Análisis breve sobre la situación en el Estrecho de Ormuz y la dinámica del mercado del petróleo

Recientemente, en torno a la recuperación del transporte marítimo a través del Estrecho de Ormuz, los esfuerzos diplomáticos y los riesgos geopolíticos se entrelazan, manteniendo en vilo a los mercados energéticos globales. El petróleo Brent cerró por debajo de los 88 dólares por barril, mientras que el WTI ronda los 82 dólares; el sentimiento del mercado sigue siendo cauteloso en medio del tira y afloja.

Omán e Irán están impulsando activamente un acuerdo de gestión del Estrecho. El ejército iraní ha revelado que ambas partes han llegado a un consenso sobre la distribución de ingresos, pero Teherán afirma con claridad que un acuerdo de navegación no equivale a una reanudación inmediata del tránsito. Este posicionamiento implica que el riesgo de interrupción de la oferta no se ha eliminado, y el mercado aún debe estar alerta ante posibles giros inesperados.
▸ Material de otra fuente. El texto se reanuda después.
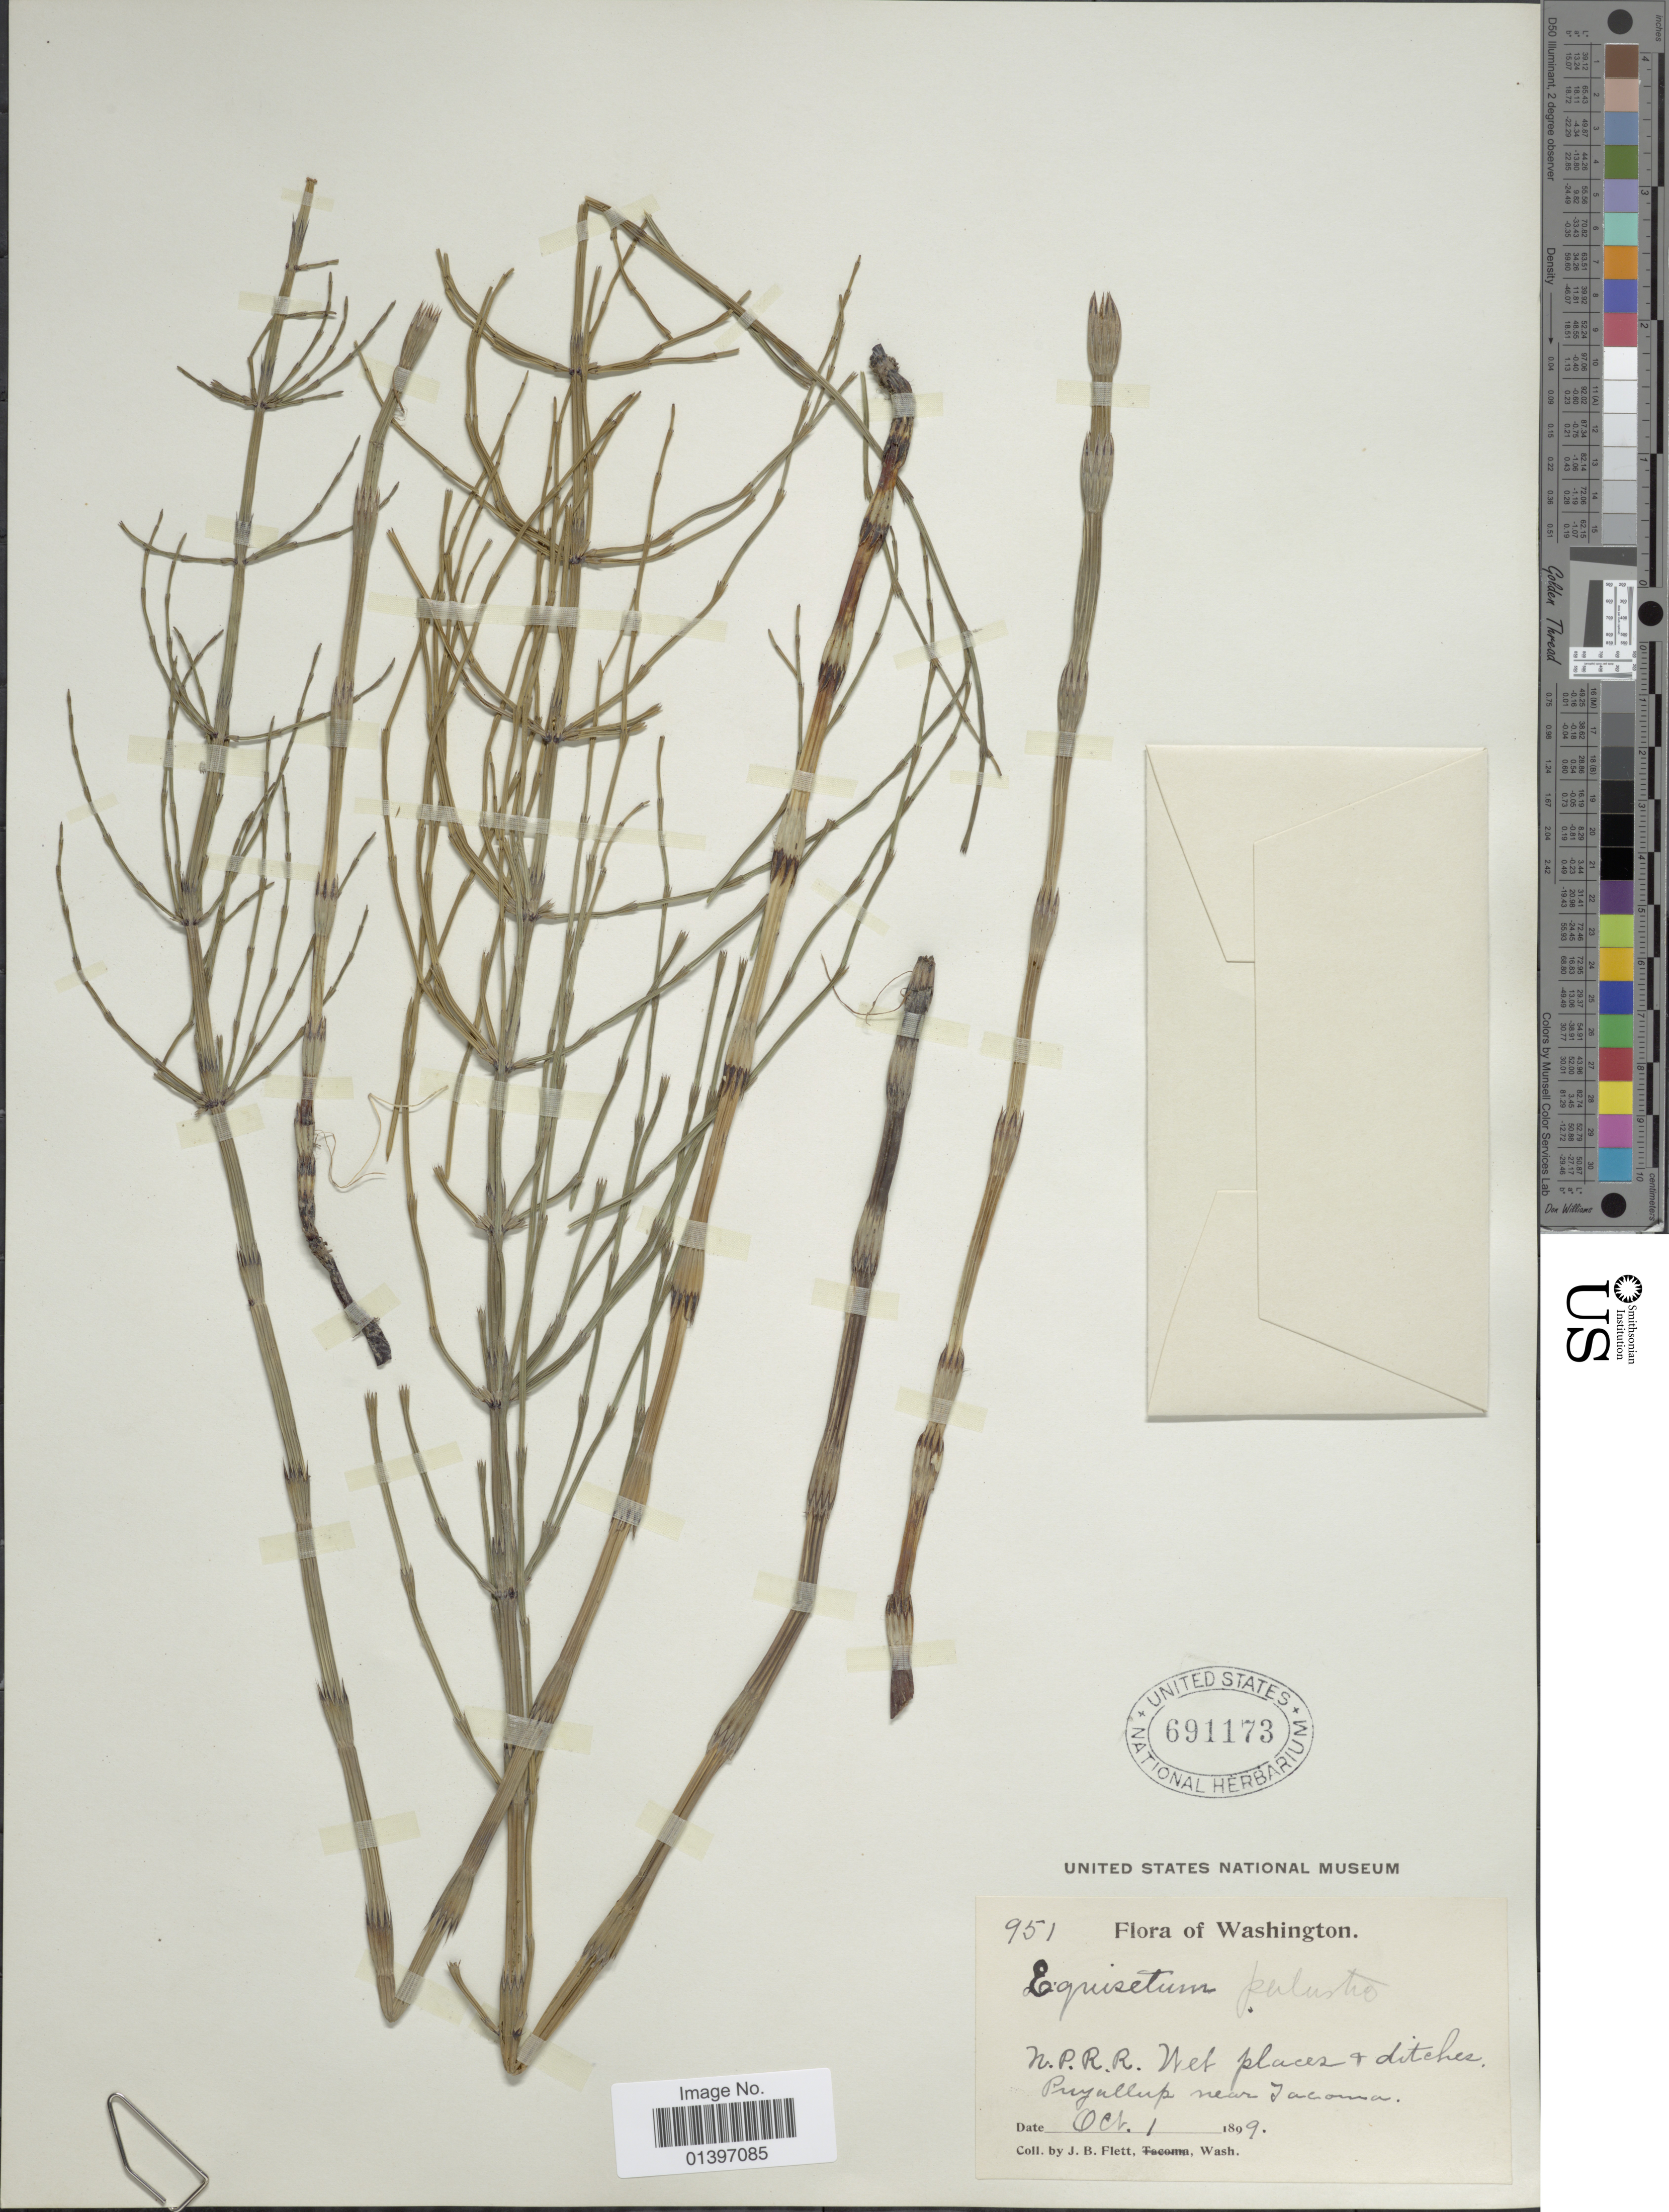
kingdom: Plantae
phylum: Tracheophyta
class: Polypodiopsida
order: Equisetales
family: Equisetaceae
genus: Equisetum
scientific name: Equisetum palustre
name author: L.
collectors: J. Flett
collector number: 951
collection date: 1899-10-01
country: United States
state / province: Washington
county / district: Pierce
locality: N.P.R.R. wet places & ditches, Puyallup near Tacoma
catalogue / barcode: US 691173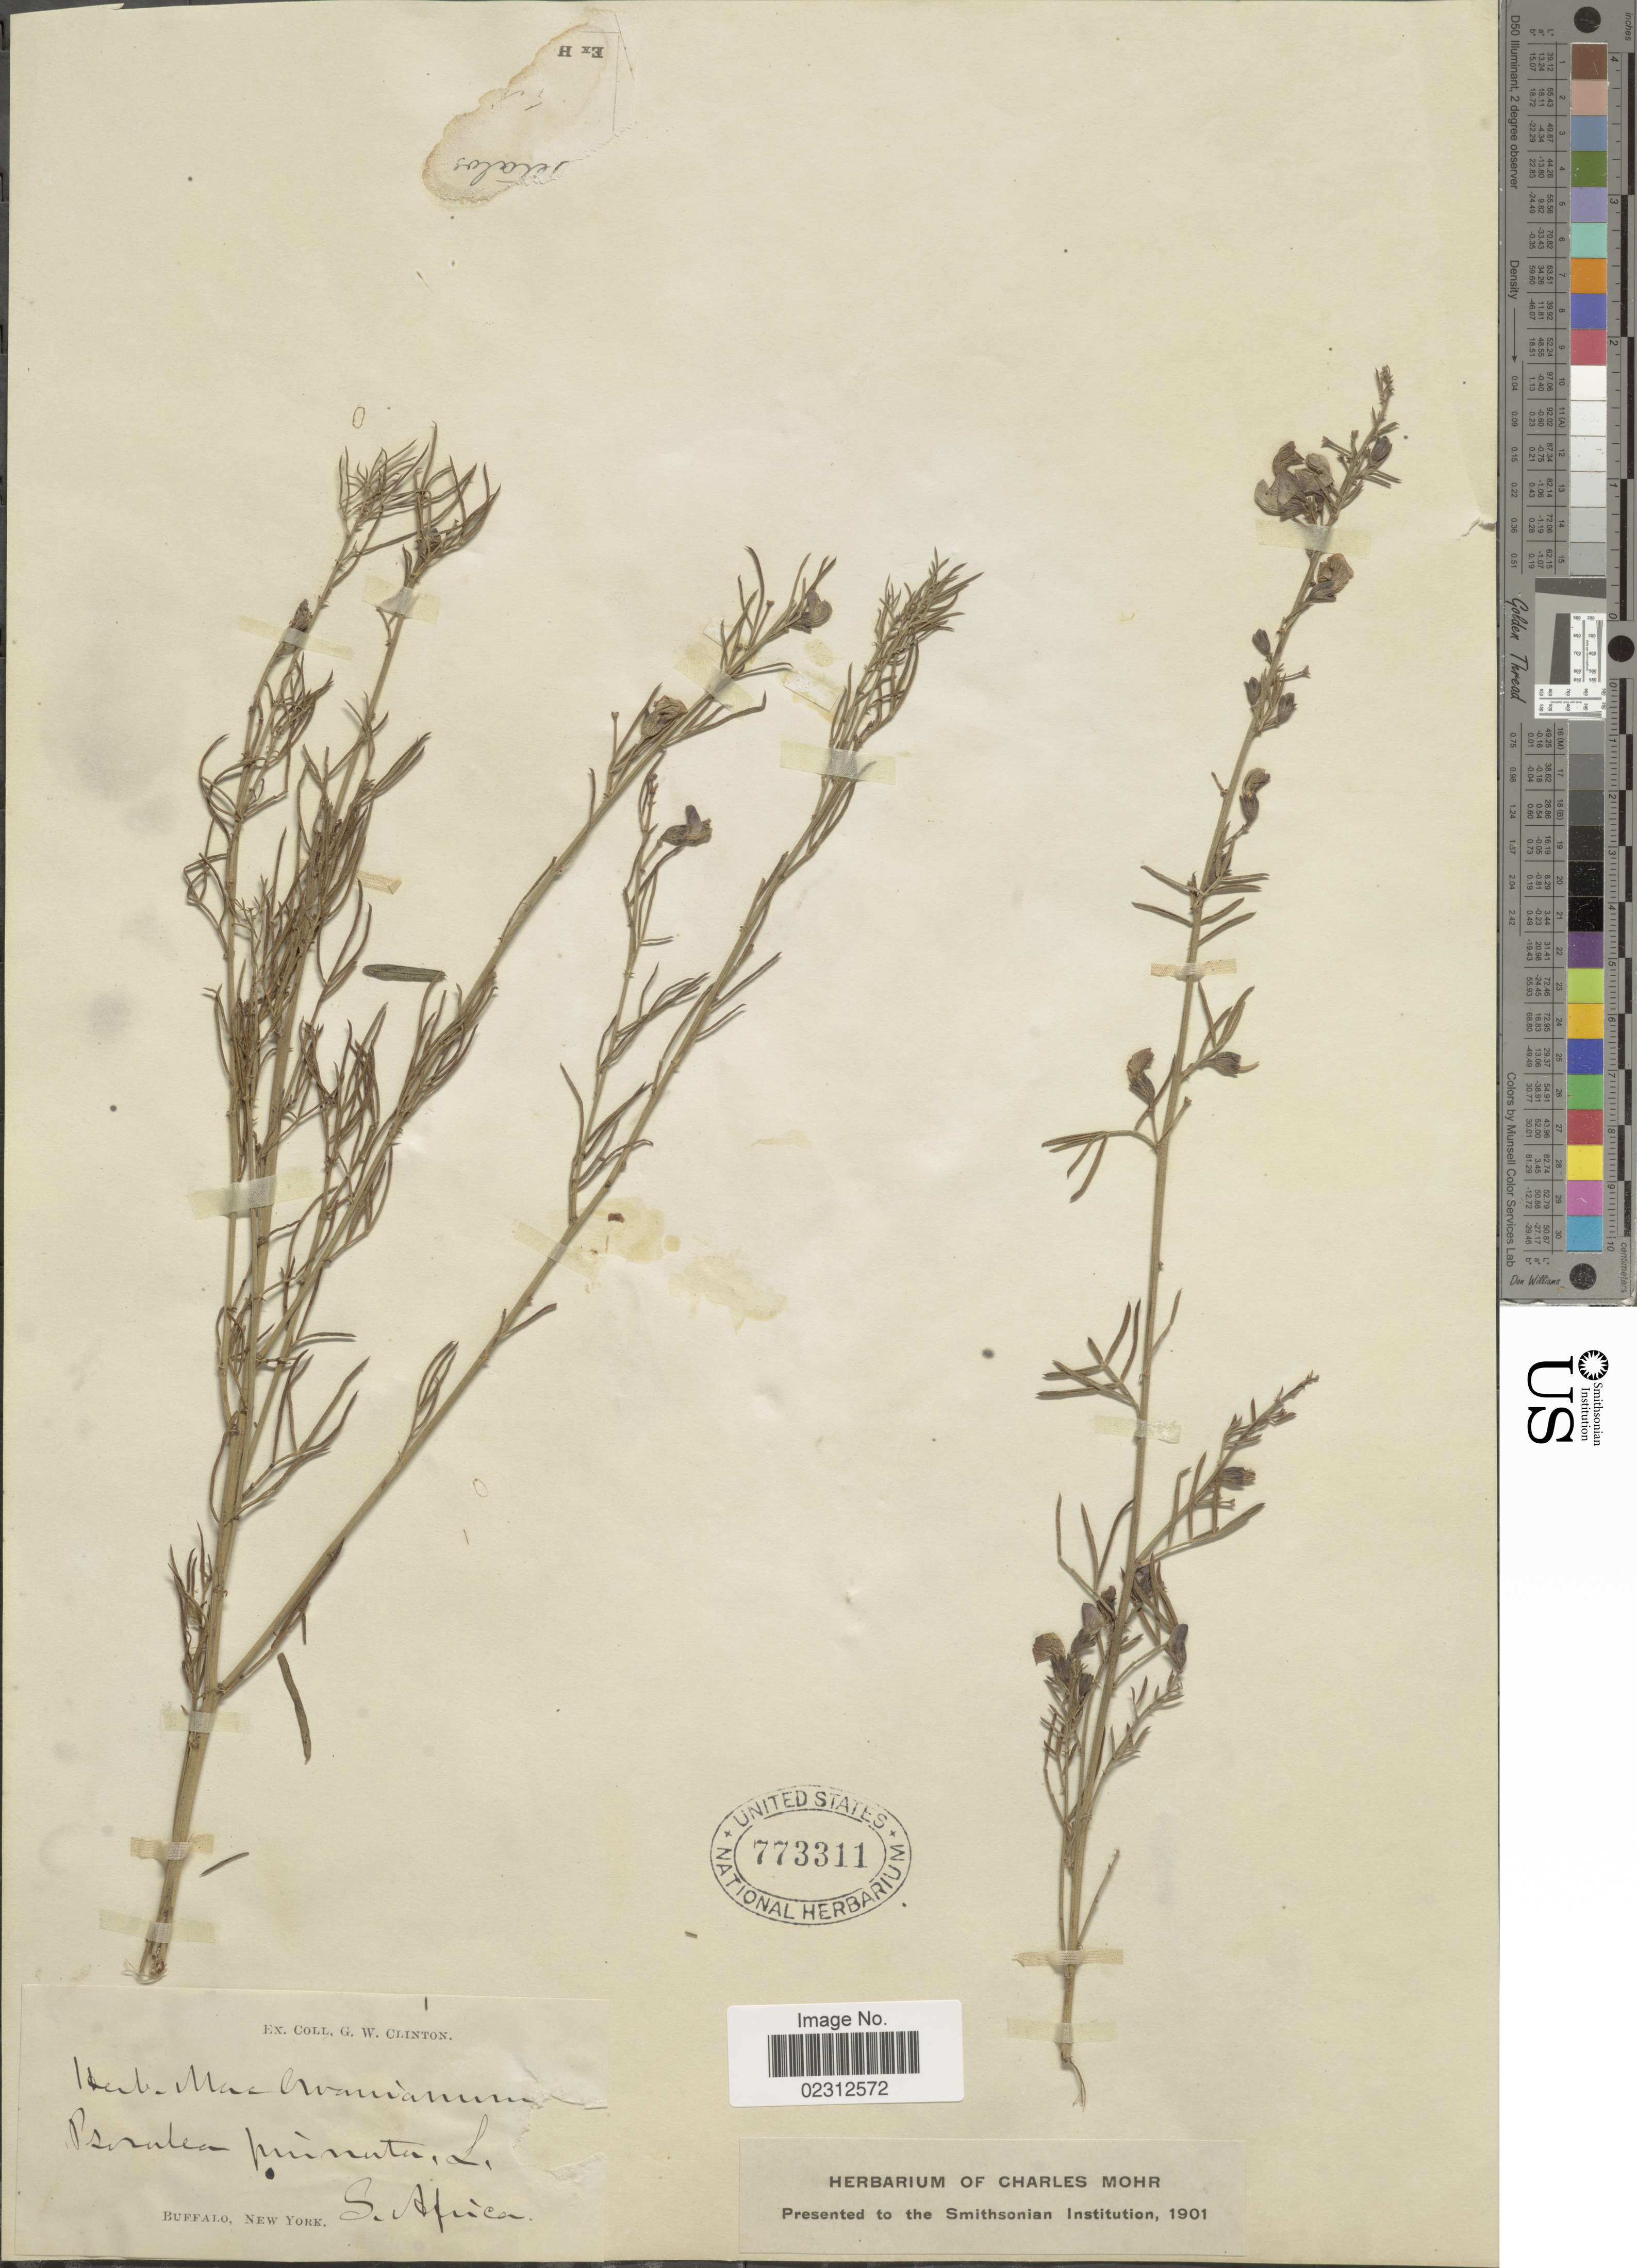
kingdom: Plantae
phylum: Tracheophyta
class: Magnoliopsida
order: Fabales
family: Fabaceae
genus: Psoralea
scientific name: Psoralea pinnata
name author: L.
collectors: G. W. Clinton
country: South Africa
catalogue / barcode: US 773311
Al mismo tiempo, el conflicto Rusia-Ucrania se intensifica de nuevo. Según informes, el presidente Putin, tras considerar que las conversaciones de paz están estancadas, planea intensificar las operaciones militares, lo que elevó los precios del petróleo durante la sesión. Los ataques recientes de Ucrania contra refinerías rusas y puertos no solo han ajustado el mercado de combustibles, sino que también han obstaculizado el reenvío/reexportación de crudo de Rusia, agravando aún más un panorama de suministro ya frágil, afectado por la situación de Irán.

El mercado del diésel es especialmente tenso. En Nueva York, los futuros de diésel han acumulado una subida de más del doble en lo que va del año; además, los inventarios de diésel en EE. UU. han caído a su nivel histórico más bajo para el mismo periodo, lo que pone de manifiesto que las tensiones entre oferta y demanda en los productos de destilados medios son prominentes.

Aunque los riesgos persisten, también aparecen algunas señales positivas. El presidente estadounidense Trump afirmó que el martes pasarían 10 millones de barriles de petróleo a través del Estrecho de Ormuz, lo que impulsó la esperanza del mercado de una recuperación gradual de la navegación. Las imágenes satelitales también indican que el volumen de carga de crudo de Arabia Saudita en el Golfo Pérsico ha aumentado, lo que sugiere que el país intenta sortear la amenaza del Mar Rojo (los ataques continuos de los hutíes) y buscar rutas alternativas de exportación.

En conjunto, el mercado del petróleo está sometido a un juego de fuerzas geopolíticas, un estrangulamiento de inventarios y el posible restablecimiento de la oferta, todo al mismo tiempo. En el corto plazo, los precios podrían mantener una alta volatilidad; los inversores deben seguir de cerca el progreso de las negociaciones del Estrecho, la evolución de la guerra Rusia-Ucrania y los datos clave de inventarios. Hasta que aparezcan señales claras, la elección de cualquier dirección puede provocar reacciones intensas.